==== READING TEXT

Darryl Christie and Joe Stark are suspected of doing away with a rogue cop who nearly did away with Malcolm Fox when he was still with Professional Standards. Now Fox is a Detective Inspector in Major Crimes whose first assignment is to learn what he can about Christie’s beating without stepping on the toes of DI Clarke, who is heading the investigation in Edinburgh.

All of this leads Rebus to look into a closed case involving the death of Maria Turquand. Bruce Collier, lead singer for a popular band in the 1970s, was among the persons questioned, but one of Maria’s lovers was deemed the most likely suspect (her wealthy banker husband having been ruled out by virtue of an alibi). There are, of course, several other suspects, given the number of people associated with a band and the fact that Maria was killed in the hotel where the band was staying.

The cold case had last been reviewed by DI Robert Chatham. The review was prompted by a writer who specialized in books about unsolved crimes. They both become important characters who contribute to a subplot in addition to the main story.

The story branches off to encompass a Ukranian gangster, an assortment of British gangsters, Fox’s gambling-addicted sister, money laundering, and an assortment of beatings, killings, and snitchings. The plot is complex but not confusing (although it does tax the memory and might require a bit of note-taking to keep track of all the suspects). As a Rankin fan would expect, the plot resolution is clever.

Occasional references to folk and rock musicians from the UK had me drifting to YouTube to get a sense of the music that surrounds the story. Some of it isn’t bad. Rebus particularly likes Rory Gallagher, whose “concept album” Kickback City includes -- surprise, surprise -- a contribution by Ian Rankin. No surprise, then, that Rebus plays Kickback City on his car stereo.

As always, unexpected bits of humor enliven the novel, usually in the form of dialog. Characterization and plotting are always strengths in a Rankin novel. Rather Be the Devil is no exception. It’s a solid entry in a dependable series.

========
==== GIVEN RECORDS

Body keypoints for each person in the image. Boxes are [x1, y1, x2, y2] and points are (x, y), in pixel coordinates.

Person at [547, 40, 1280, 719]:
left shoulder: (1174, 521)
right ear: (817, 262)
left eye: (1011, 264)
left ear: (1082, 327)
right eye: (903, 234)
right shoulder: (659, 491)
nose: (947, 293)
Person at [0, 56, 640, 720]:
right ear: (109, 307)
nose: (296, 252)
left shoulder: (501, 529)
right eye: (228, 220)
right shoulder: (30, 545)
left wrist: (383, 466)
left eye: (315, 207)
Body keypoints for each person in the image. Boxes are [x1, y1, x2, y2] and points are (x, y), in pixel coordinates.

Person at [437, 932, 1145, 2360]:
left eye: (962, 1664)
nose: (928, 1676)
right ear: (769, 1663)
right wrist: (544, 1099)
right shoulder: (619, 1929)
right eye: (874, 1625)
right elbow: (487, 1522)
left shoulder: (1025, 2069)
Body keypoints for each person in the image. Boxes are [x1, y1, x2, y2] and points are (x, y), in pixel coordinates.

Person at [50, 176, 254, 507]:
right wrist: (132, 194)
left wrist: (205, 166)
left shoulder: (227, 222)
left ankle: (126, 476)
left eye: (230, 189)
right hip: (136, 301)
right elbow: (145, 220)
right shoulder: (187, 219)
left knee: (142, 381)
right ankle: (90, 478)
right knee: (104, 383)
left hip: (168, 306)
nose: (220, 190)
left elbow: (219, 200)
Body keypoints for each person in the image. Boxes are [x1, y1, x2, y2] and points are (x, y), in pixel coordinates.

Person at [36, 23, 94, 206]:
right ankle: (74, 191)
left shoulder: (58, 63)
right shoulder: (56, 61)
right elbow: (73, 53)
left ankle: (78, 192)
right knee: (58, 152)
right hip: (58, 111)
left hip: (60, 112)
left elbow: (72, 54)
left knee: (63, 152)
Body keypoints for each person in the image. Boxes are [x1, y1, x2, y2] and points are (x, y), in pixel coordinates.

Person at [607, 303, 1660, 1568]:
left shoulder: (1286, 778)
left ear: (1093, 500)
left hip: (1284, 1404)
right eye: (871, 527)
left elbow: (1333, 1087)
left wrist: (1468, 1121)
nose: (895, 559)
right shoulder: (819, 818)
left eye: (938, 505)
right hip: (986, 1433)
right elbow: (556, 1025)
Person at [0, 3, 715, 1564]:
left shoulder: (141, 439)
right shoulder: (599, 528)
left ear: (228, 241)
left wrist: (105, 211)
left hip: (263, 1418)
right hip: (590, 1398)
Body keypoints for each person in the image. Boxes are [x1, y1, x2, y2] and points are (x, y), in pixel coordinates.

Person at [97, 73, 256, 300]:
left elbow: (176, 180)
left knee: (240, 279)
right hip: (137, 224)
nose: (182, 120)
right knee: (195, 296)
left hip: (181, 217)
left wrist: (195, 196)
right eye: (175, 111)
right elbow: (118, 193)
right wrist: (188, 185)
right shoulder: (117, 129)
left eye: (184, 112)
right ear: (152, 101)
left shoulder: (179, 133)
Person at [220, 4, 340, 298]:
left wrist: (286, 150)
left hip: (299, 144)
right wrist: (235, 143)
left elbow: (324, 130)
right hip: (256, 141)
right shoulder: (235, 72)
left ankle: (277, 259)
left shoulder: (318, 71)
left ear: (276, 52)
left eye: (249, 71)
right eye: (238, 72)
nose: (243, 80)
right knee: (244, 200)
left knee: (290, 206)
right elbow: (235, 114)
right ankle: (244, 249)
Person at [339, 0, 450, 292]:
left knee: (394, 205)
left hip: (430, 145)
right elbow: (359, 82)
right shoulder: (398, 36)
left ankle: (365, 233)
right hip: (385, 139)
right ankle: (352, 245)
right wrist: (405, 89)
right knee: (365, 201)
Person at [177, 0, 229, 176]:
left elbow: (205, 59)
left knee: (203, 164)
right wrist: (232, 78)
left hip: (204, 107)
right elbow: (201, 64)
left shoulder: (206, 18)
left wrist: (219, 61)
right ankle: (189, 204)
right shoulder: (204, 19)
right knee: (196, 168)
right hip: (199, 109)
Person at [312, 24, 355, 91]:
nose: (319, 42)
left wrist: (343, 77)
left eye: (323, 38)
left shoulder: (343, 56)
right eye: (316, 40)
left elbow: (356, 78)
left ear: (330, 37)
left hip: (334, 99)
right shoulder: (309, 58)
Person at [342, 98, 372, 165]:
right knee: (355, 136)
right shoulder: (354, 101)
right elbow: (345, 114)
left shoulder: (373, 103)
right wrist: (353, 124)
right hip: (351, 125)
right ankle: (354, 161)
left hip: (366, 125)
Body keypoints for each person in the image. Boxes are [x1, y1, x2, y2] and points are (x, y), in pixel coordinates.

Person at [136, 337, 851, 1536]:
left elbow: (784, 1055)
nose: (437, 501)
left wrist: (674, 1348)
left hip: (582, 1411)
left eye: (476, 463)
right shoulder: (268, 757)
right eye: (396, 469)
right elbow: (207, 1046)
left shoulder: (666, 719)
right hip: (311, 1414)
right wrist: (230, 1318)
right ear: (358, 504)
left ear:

========

> **DIRECTIONS**
Pull from the book review the passage that begins at the words "As always, unexpected" and stops after "a dependable series.", copying it word for word.

> **RESULT FOR THIS TASK**
As always, unexpected bits of humor enliven the novel, usually in the form of dialog. Characterization and plotting are always strengths in a Rankin novel. Rather Be the Devil is no exception. It’s a solid entry in a dependable series.